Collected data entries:
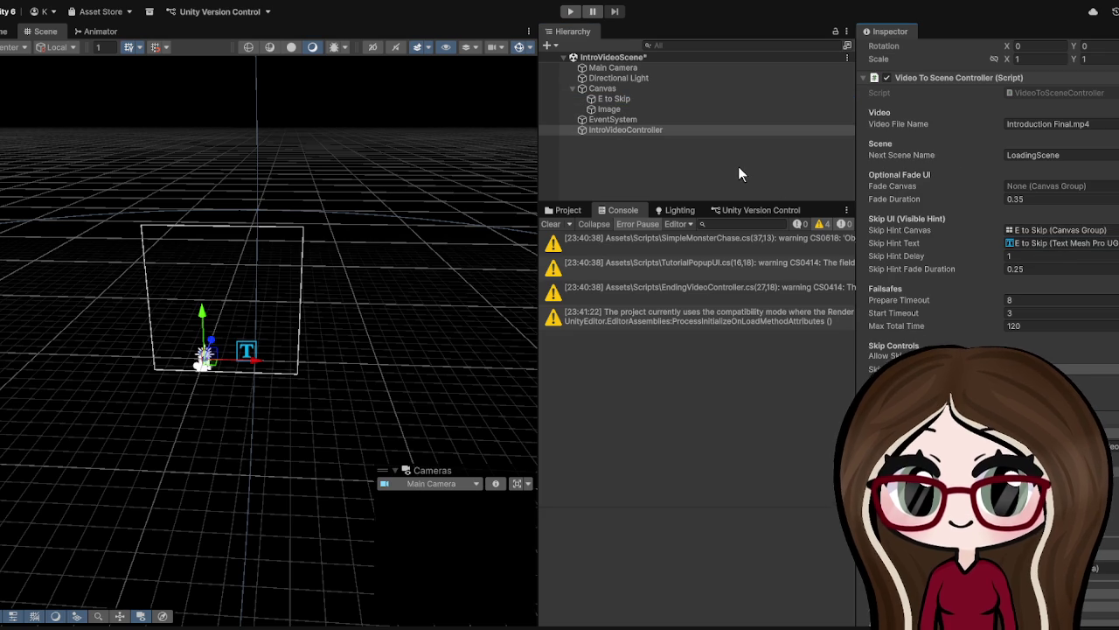
Step: During a Play-mode test, move E to Skip below Image so it draws in front of the video
{"action": "left_click", "coordinate": [570, 12]}
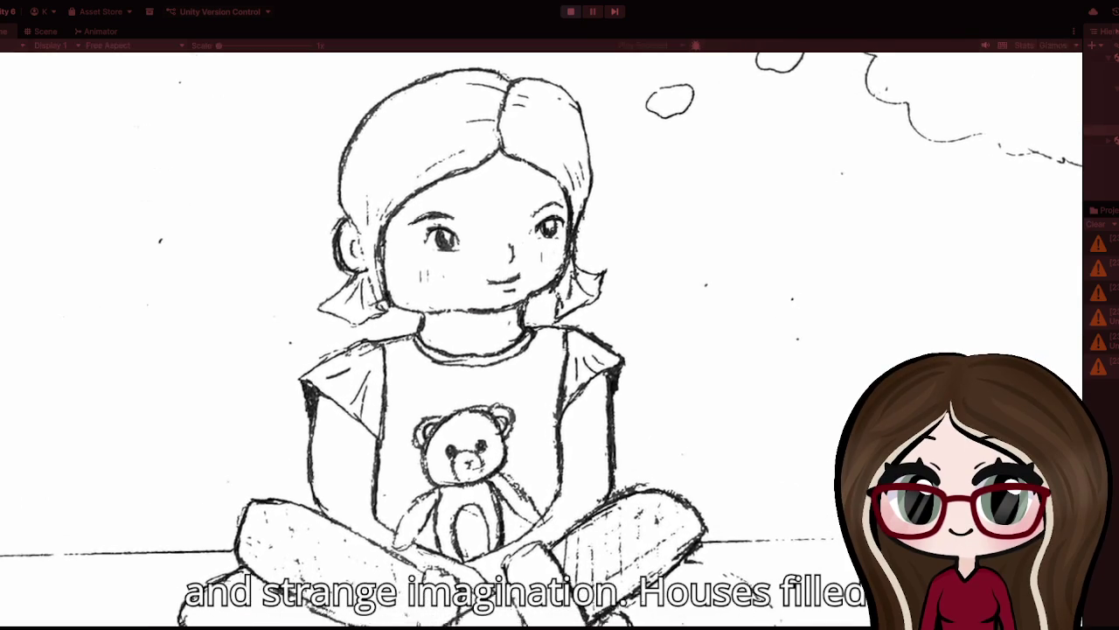
{"action": "left_click", "coordinate": [46, 31]}
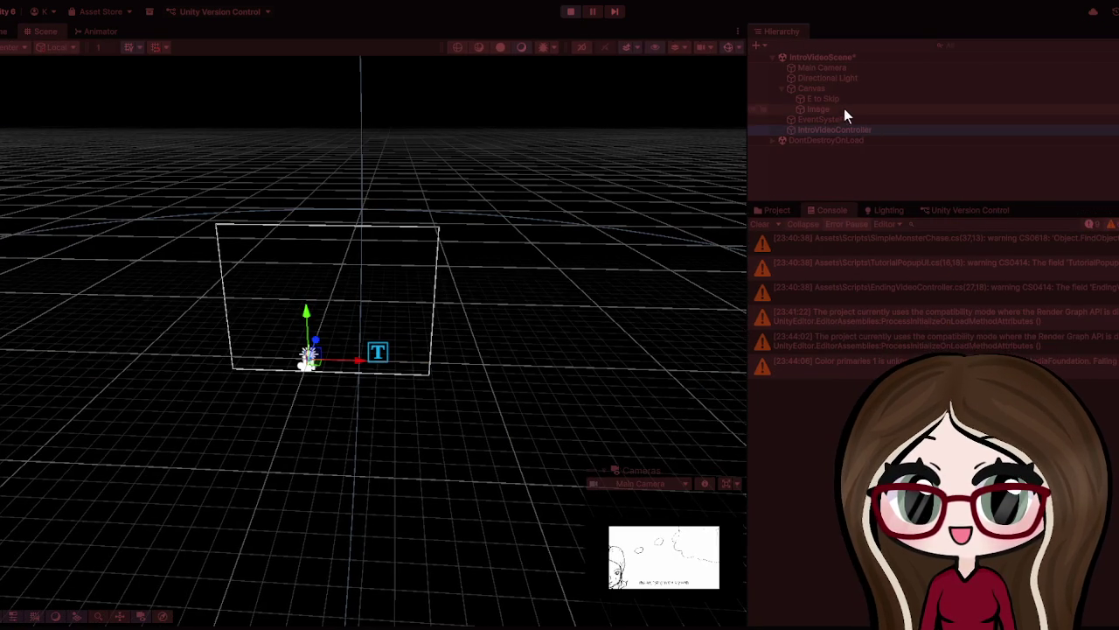
{"action": "left_click", "coordinate": [840, 98]}
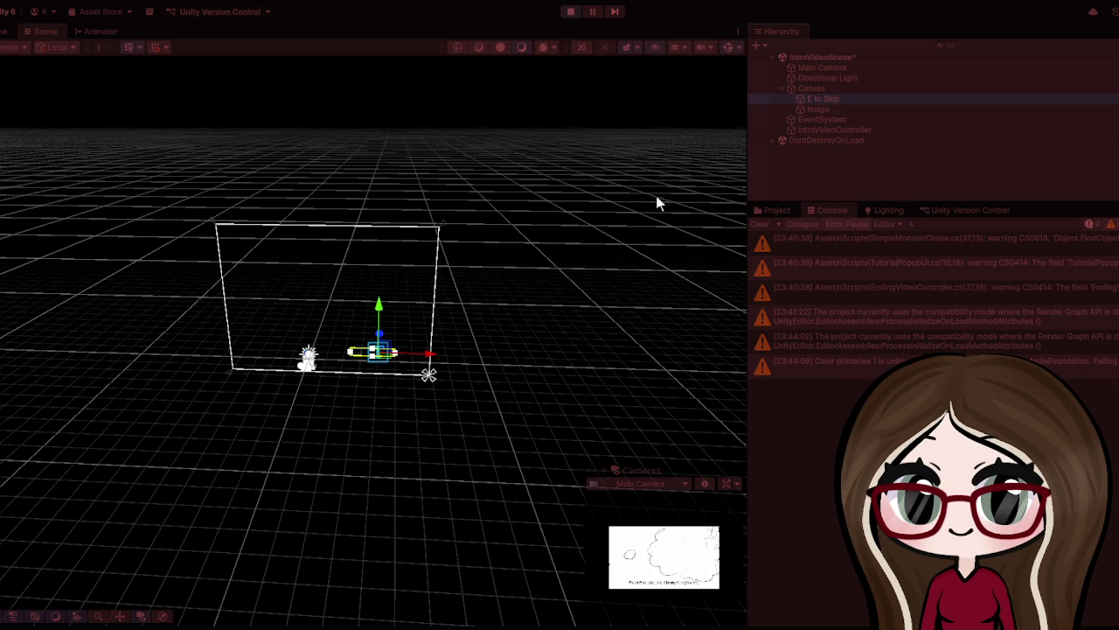
{"action": "key", "text": "f"}
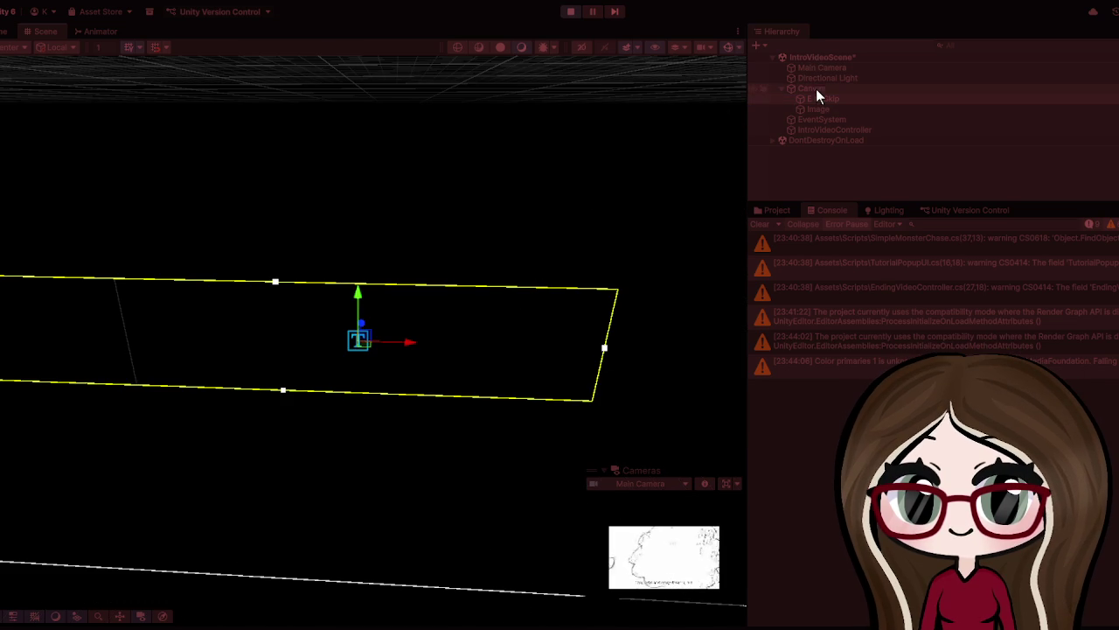
{"action": "left_click_drag", "start_coordinate": [816, 98], "coordinate": [815, 112]}
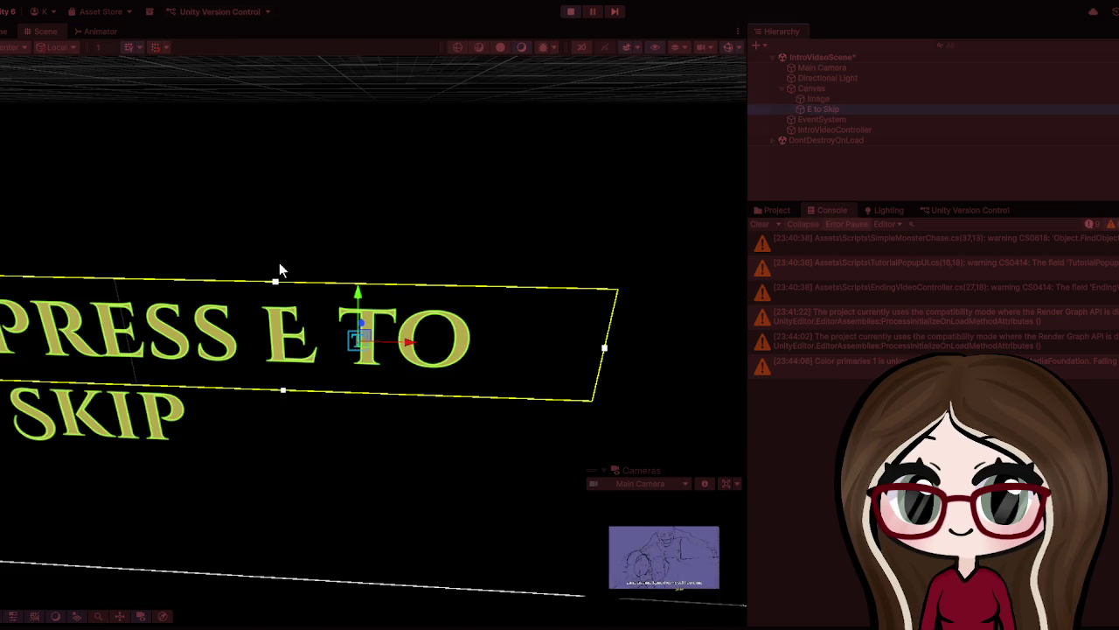
{"action": "scroll", "coordinate": [279, 262], "scroll_direction": "down", "scroll_amount": 5}
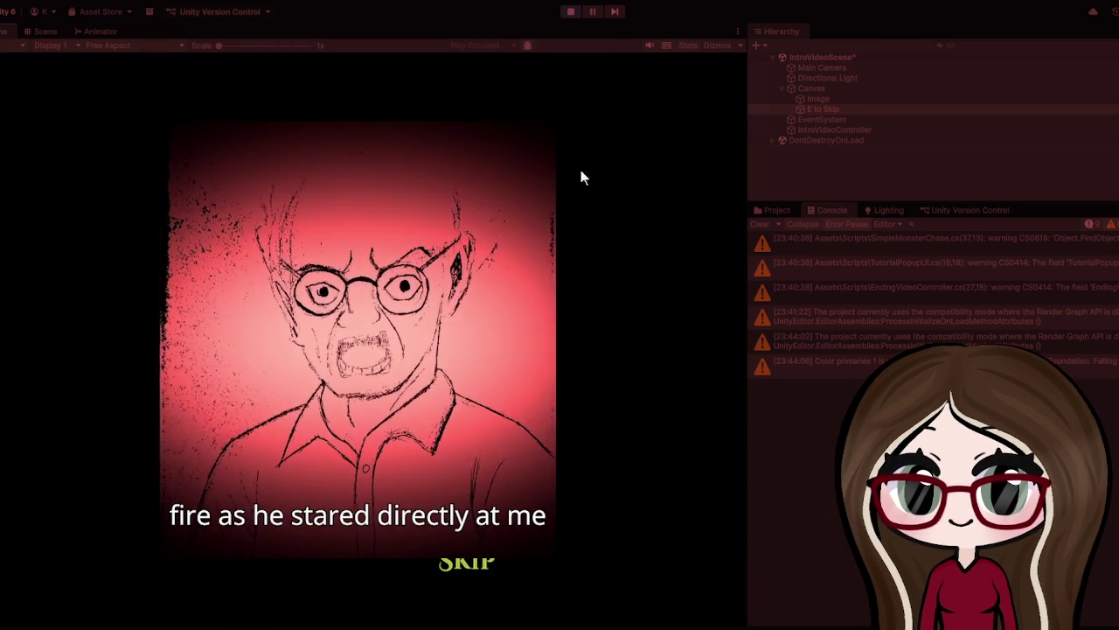
{"action": "left_click", "coordinate": [571, 12]}
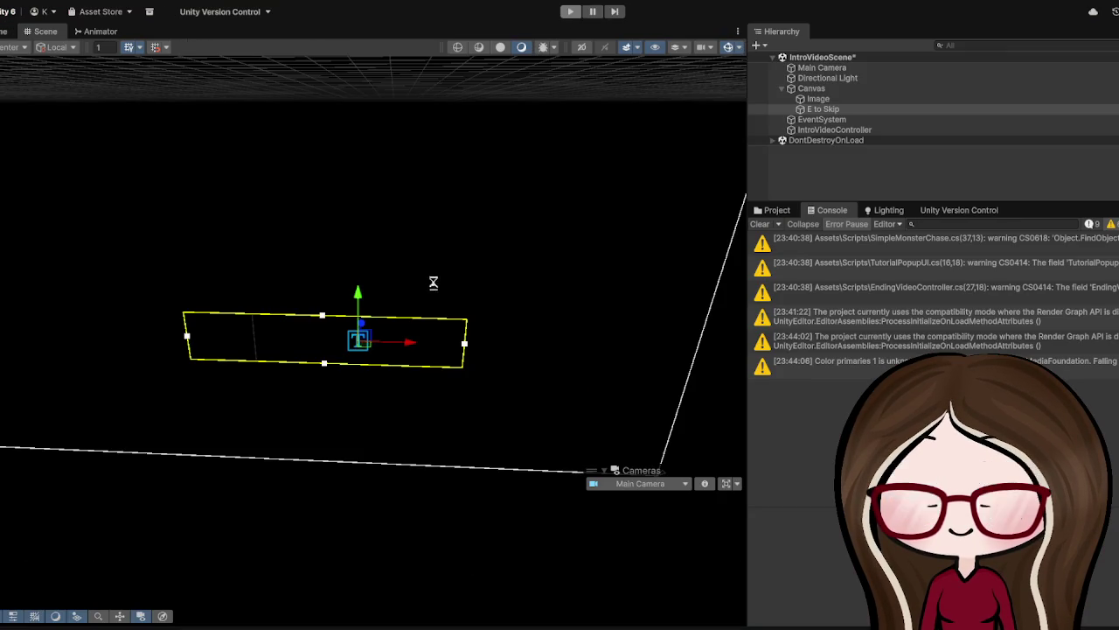
Step: Move E to Skip out of Canvas to the scene root, at the bottom of the Hierarchy
{"action": "double_click", "coordinate": [832, 100]}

### Task prompt
Scan the entries above. Copy each line that has the string "Skip".

### Finished task
Step: During a Play-mode test, move E to Skip below Image so it draws in front of the video
Step: Move E to Skip out of Canvas to the scene root, at the bottom of the Hierarchy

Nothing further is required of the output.